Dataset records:
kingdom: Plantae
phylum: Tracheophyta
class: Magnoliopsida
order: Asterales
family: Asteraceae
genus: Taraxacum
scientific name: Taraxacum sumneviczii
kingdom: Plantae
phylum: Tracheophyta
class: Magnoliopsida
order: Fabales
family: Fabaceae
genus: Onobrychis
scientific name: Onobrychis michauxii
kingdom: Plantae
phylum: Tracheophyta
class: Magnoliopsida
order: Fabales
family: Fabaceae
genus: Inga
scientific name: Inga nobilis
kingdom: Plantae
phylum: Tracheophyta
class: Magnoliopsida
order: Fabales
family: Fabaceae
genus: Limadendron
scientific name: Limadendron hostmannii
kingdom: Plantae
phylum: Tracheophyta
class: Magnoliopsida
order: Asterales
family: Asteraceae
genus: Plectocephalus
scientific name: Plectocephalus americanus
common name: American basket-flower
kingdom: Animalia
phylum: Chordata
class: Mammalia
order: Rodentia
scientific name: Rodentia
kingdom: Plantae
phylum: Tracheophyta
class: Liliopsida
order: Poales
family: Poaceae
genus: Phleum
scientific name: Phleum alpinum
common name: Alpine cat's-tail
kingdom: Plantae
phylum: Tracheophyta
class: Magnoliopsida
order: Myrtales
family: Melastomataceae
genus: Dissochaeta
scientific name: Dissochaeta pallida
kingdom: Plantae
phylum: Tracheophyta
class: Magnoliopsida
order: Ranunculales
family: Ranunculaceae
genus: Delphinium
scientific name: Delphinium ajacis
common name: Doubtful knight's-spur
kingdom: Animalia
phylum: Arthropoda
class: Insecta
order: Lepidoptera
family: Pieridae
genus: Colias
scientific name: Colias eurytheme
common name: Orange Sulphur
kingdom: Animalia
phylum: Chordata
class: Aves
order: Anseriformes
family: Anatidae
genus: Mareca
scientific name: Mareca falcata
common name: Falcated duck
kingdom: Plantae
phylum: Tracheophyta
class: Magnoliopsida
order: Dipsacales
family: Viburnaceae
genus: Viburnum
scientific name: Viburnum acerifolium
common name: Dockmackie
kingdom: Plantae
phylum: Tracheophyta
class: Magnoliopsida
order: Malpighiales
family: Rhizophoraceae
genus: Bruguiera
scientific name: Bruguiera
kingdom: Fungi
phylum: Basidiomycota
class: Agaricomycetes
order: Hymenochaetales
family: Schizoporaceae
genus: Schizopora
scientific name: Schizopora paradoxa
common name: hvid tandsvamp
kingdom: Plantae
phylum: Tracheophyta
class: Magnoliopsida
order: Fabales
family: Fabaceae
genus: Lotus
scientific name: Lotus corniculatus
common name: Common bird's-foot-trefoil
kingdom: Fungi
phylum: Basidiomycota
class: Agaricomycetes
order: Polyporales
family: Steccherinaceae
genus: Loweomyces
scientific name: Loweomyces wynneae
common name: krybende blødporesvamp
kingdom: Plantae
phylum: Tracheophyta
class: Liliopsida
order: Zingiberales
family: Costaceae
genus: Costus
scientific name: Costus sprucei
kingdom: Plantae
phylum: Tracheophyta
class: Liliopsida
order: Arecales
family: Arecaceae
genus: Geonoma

**Aim:**
Reproduce all the records above, renaming every "common name" to "vernacular name" and leaving everything else unchanged.

**Correct result:**
kingdom: Plantae
phylum: Tracheophyta
class: Magnoliopsida
order: Asterales
family: Asteraceae
genus: Taraxacum
scientific name: Taraxacum sumneviczii
kingdom: Plantae
phylum: Tracheophyta
class: Magnoliopsida
order: Fabales
family: Fabaceae
genus: Onobrychis
scientific name: Onobrychis michauxii
kingdom: Plantae
phylum: Tracheophyta
class: Magnoliopsida
order: Fabales
family: Fabaceae
genus: Inga
scientific name: Inga nobilis
kingdom: Plantae
phylum: Tracheophyta
class: Magnoliopsida
order: Fabales
family: Fabaceae
genus: Limadendron
scientific name: Limadendron hostmannii
kingdom: Plantae
phylum: Tracheophyta
class: Magnoliopsida
order: Asterales
family: Asteraceae
genus: Plectocephalus
scientific name: Plectocephalus americanus
vernacular name: American basket-flower
kingdom: Animalia
phylum: Chordata
class: Mammalia
order: Rodentia
scientific name: Rodentia
kingdom: Plantae
phylum: Tracheophyta
class: Liliopsida
order: Poales
family: Poaceae
genus: Phleum
scientific name: Phleum alpinum
vernacular name: Alpine cat's-tail
kingdom: Plantae
phylum: Tracheophyta
class: Magnoliopsida
order: Myrtales
family: Melastomataceae
genus: Dissochaeta
scientific name: Dissochaeta pallida
kingdom: Plantae
phylum: Tracheophyta
class: Magnoliopsida
order: Ranunculales
family: Ranunculaceae
genus: Delphinium
scientific name: Delphinium ajacis
vernacular name: Doubtful knight's-spur
kingdom: Animalia
phylum: Arthropoda
class: Insecta
order: Lepidoptera
family: Pieridae
genus: Colias
scientific name: Colias eurytheme
vernacular name: Orange Sulphur
kingdom: Animalia
phylum: Chordata
class: Aves
order: Anseriformes
family: Anatidae
genus: Mareca
scientific name: Mareca falcata
vernacular name: Falcated duck
kingdom: Plantae
phylum: Tracheophyta
class: Magnoliopsida
order: Dipsacales
family: Viburnaceae
genus: Viburnum
scientific name: Viburnum acerifolium
vernacular name: Dockmackie
kingdom: Plantae
phylum: Tracheophyta
class: Magnoliopsida
order: Malpighiales
family: Rhizophoraceae
genus: Bruguiera
scientific name: Bruguiera
kingdom: Fungi
phylum: Basidiomycota
class: Agaricomycetes
order: Hymenochaetales
family: Schizoporaceae
genus: Schizopora
scientific name: Schizopora paradoxa
vernacular name: hvid tandsvamp
kingdom: Plantae
phylum: Tracheophyta
class: Magnoliopsida
order: Fabales
family: Fabaceae
genus: Lotus
scientific name: Lotus corniculatus
vernacular name: Common bird's-foot-trefoil
kingdom: Fungi
phylum: Basidiomycota
class: Agaricomycetes
order: Polyporales
family: Steccherinaceae
genus: Loweomyces
scientific name: Loweomyces wynneae
vernacular name: krybende blødporesvamp
kingdom: Plantae
phylum: Tracheophyta
class: Liliopsida
order: Zingiberales
family: Costaceae
genus: Costus
scientific name: Costus sprucei
kingdom: Plantae
phylum: Tracheophyta
class: Liliopsida
order: Arecales
family: Arecaceae
genus: Geonoma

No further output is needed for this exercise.